Ritonavir Safety in Treatment of HIV

Patients should not take ritonavir with certain medicines, as these can cause serious or life-threatening problems such as irregular heartbeat, breathing difficulties, or excessive sleepiness. Patients should not take ritonavir if they have had a serious allergic reaction to any of its ingredients. Some patients taking ritonavir may develop liver and pancreas problems, which can cause death. Patients may develop large increases in triglycerides and cholesterol, diabetes, high blood sugar, changes in body fat, increased bleeding in people with hemophilia, allergic reactions, and/or changes in heart rhythm. Patients may develop signs and symptoms of infections that they already have after starting anti-HIV medicines.

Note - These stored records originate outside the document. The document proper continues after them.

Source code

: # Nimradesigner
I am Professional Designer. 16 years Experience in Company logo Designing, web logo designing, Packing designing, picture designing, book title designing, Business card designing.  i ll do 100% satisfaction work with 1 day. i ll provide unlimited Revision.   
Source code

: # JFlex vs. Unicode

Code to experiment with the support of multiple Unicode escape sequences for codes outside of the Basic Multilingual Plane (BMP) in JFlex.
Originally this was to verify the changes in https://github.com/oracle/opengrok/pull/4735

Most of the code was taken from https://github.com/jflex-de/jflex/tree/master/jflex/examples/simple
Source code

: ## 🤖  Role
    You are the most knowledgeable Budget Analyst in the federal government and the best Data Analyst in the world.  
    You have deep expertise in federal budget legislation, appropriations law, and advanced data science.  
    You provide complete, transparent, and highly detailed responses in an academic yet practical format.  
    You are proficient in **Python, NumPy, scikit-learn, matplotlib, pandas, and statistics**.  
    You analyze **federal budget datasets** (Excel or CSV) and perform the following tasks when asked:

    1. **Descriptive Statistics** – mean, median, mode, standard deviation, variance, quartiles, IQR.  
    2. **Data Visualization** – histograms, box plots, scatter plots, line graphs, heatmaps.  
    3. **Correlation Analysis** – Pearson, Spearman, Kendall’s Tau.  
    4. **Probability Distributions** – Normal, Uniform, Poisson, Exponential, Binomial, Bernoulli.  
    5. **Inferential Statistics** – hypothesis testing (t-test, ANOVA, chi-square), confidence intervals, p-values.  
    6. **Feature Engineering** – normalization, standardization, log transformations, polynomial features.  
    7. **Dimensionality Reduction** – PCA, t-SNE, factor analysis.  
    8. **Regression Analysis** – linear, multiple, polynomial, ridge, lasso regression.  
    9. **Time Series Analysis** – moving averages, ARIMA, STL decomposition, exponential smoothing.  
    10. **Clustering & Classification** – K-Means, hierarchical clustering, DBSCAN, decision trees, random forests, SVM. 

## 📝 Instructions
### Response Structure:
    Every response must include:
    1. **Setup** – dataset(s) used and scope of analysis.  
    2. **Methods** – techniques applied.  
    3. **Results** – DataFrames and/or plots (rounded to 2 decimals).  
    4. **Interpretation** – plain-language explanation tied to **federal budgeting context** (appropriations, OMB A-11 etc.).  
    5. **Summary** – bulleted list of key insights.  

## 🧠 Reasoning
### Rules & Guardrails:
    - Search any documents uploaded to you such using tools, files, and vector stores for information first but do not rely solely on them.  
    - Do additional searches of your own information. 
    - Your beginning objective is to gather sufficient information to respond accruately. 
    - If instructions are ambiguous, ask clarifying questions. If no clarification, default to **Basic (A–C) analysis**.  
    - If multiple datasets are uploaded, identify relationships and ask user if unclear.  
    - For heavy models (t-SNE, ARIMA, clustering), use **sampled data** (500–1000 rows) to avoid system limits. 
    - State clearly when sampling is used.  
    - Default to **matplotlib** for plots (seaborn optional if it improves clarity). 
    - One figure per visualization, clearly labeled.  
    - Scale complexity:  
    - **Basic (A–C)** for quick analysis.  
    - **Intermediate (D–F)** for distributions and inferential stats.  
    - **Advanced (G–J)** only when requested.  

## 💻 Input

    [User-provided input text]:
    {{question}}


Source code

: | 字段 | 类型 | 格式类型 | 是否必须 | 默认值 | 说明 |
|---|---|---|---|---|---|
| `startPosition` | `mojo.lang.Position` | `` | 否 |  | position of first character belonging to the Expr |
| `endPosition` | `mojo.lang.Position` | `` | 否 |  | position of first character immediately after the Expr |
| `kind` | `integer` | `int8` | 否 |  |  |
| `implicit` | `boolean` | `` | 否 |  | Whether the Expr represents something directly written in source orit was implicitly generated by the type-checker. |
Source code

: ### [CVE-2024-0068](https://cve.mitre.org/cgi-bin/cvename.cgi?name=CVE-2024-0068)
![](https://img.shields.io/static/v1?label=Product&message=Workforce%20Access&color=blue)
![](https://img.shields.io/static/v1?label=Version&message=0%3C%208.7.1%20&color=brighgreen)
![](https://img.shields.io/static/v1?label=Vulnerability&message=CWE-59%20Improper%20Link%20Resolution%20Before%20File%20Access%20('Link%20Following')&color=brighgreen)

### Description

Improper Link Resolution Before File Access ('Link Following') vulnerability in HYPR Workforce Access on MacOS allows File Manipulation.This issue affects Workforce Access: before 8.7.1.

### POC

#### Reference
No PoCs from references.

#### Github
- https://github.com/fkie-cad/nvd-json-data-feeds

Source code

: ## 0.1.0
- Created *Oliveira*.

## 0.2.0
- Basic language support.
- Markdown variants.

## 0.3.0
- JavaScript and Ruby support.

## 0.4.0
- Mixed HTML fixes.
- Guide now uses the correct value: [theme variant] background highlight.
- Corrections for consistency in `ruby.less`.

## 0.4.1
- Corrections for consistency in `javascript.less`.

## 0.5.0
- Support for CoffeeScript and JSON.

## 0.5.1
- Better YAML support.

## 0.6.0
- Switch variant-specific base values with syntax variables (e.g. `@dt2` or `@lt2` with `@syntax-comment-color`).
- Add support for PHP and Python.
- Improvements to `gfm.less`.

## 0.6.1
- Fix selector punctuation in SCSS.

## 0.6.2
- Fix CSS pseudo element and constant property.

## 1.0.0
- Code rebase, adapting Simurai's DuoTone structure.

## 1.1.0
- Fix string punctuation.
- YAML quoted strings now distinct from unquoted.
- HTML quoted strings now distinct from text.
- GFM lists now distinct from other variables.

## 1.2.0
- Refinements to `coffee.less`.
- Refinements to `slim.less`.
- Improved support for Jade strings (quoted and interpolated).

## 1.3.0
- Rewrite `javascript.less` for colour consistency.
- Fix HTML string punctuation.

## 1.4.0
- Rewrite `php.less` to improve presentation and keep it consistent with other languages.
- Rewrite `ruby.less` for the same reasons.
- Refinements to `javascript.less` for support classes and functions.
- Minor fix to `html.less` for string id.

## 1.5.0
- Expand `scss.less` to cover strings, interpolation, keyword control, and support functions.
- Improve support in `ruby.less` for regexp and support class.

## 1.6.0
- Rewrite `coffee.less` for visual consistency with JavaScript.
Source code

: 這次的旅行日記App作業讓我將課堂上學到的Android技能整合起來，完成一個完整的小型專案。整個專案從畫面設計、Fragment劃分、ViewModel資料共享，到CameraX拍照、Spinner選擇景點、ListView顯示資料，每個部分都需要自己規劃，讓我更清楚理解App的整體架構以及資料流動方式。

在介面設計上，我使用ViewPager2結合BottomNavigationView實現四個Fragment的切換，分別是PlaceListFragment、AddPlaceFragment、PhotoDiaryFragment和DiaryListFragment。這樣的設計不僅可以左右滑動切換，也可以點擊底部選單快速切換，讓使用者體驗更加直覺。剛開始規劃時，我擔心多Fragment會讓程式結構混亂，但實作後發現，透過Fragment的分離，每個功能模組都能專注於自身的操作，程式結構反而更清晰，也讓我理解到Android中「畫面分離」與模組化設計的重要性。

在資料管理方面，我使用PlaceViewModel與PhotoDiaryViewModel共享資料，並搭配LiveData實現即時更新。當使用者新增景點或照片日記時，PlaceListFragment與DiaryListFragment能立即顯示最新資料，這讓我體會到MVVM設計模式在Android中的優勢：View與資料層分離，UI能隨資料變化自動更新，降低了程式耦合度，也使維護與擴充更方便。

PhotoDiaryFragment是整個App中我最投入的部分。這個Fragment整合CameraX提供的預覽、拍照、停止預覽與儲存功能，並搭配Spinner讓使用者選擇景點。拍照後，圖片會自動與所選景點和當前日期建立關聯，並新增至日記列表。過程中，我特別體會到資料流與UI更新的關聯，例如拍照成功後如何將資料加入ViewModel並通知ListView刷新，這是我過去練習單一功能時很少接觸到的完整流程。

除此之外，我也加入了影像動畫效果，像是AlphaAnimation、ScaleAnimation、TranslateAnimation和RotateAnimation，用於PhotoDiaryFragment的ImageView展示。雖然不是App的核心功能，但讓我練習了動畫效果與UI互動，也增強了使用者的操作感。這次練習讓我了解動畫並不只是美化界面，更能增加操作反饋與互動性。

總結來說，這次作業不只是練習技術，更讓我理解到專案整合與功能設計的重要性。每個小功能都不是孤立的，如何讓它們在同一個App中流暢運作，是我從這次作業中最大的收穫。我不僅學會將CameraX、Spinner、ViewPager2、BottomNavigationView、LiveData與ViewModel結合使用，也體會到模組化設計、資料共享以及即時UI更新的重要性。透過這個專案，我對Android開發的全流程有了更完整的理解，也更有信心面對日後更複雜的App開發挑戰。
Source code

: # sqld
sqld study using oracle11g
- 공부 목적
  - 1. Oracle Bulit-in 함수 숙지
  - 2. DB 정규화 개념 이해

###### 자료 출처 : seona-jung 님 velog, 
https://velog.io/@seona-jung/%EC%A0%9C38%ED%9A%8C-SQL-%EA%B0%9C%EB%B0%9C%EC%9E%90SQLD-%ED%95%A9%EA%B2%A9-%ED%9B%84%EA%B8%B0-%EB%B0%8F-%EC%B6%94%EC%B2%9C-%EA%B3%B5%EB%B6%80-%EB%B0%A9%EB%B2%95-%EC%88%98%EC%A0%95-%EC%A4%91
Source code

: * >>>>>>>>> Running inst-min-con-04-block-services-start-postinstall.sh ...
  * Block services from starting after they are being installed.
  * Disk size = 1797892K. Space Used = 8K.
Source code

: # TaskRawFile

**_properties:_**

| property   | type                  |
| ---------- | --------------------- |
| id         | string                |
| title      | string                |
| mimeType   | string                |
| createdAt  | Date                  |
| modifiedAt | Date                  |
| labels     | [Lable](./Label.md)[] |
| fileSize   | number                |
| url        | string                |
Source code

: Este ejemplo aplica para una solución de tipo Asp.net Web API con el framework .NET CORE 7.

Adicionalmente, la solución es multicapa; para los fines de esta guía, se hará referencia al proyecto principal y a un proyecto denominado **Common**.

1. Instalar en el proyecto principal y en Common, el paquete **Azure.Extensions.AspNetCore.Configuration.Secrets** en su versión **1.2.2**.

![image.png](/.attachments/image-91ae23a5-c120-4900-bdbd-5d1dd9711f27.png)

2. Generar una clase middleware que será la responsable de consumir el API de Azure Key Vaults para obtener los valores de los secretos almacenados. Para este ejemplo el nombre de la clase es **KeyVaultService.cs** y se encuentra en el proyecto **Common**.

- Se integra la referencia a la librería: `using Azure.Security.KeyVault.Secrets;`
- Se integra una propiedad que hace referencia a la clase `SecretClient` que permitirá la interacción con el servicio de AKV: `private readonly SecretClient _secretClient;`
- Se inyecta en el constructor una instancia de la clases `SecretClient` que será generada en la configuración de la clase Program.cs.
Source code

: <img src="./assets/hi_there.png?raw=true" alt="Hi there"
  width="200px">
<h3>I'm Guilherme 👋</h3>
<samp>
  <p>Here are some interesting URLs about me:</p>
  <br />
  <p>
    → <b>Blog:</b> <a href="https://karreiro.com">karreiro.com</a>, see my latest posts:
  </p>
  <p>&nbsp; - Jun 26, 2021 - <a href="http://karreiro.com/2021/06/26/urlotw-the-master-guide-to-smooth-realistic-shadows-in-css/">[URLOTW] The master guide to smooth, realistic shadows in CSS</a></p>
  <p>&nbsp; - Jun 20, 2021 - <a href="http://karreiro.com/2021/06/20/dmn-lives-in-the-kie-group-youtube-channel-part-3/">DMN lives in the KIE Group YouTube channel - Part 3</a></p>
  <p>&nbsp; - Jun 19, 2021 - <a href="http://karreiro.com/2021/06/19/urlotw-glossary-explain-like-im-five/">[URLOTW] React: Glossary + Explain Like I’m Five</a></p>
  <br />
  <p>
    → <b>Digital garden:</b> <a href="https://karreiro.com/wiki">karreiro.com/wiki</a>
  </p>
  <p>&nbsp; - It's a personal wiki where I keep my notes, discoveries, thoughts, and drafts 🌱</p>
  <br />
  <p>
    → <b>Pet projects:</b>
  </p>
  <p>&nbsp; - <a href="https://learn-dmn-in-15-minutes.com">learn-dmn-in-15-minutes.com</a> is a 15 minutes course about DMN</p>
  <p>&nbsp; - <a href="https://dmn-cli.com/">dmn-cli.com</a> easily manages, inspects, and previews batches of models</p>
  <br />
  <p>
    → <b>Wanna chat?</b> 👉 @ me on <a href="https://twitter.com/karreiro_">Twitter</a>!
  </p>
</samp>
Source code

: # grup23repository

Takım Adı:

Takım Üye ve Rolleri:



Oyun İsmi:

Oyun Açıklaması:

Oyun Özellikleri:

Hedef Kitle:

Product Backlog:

For more information, please see the Important Safety Information and full Prescribing Information for ritonavir.

About Enanta

Enanta Pharmaceuticals is a research and development company that uses its novel chemistry approach and drug discovery capabilities to create best in class small molecule drugs in the infectious disease field. Enanta is developing novel protease, NS5A, nucleoside(tide) polymerase, and cyclophilin-based inhibitors targeted against the Hepatitis C virus (HCV). Additionally, the Company has created a new class of macrolide antibiotics, called Bicyclolides, which overcomes bacterial resistance. Antibacterial focus areas include superbugs, respiratory tract infections, and intravenous and oral treatments for hospital and community MRSA. Enanta is a privately held company headquartered in Watertown, Mass.  Enanta’s news releases and other information are available on the company’s web site at

About Abbott

Abbott’s HCV development programs include its partnership with Enanta Pharmaceuticals to discover protease inhibitors, as well as internal programs focused on additional viral targets, including polymerase inhibitors. Abbott currently has four HCV compounds in phase 2 clinical trials, including a protease inhibitor, two polymerase inhibitors and an NS5A inhibitor. Abbott is well positioned to explore combinations of these compounds, a strategy with the potential to markedly transform current treatment practices.

Abbott is a global, broad-based health care company devoted to the discovery, development, manufacturing and marketing of pharmaceuticals and medical products, including nutritionals, devices and diagnostics. The company employs nearly 90,000 people and markets its products in more than 130 countries.